▶ **Source material**:
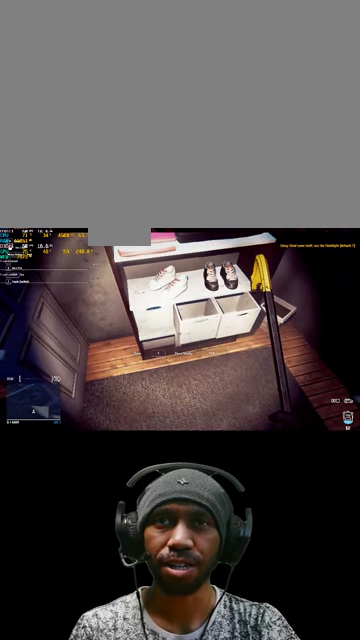
{"keys": ["e"], "mouse": [], "events": [[66, "e", "down"]]}
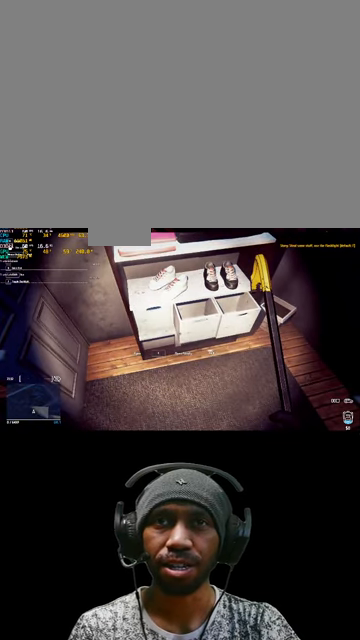
{"keys": ["e"], "mouse": [], "events": []}
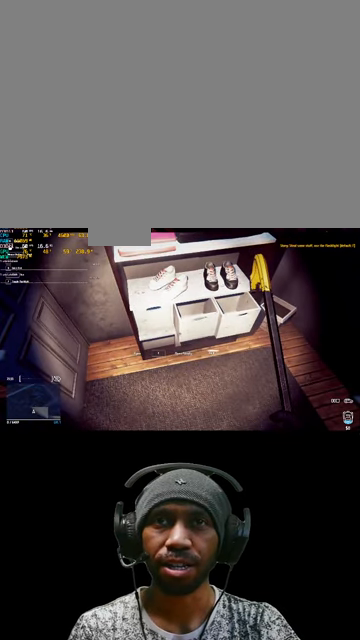
{"keys": ["e"], "mouse": [], "events": []}
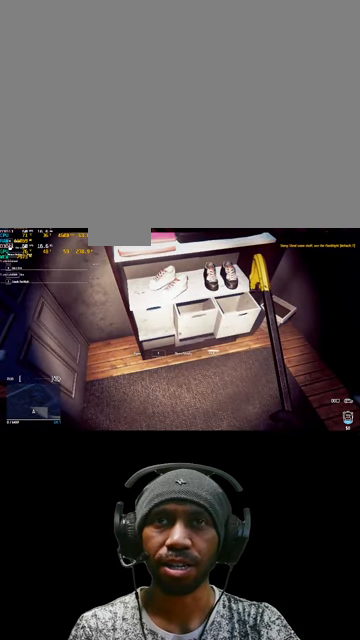
{"keys": ["e"], "mouse": [], "events": []}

▶ **Exercise**: Set the listing down in full and exactly. Pictures within it should not appear in the copy.

▶ **Expected output**:
{"keys": ["e"], "mouse": [], "events": [[66, "e", "down"]]}
{"keys": ["e"], "mouse": [], "events": []}
{"keys": ["e"], "mouse": [], "events": []}
{"keys": ["e"], "mouse": [], "events": []}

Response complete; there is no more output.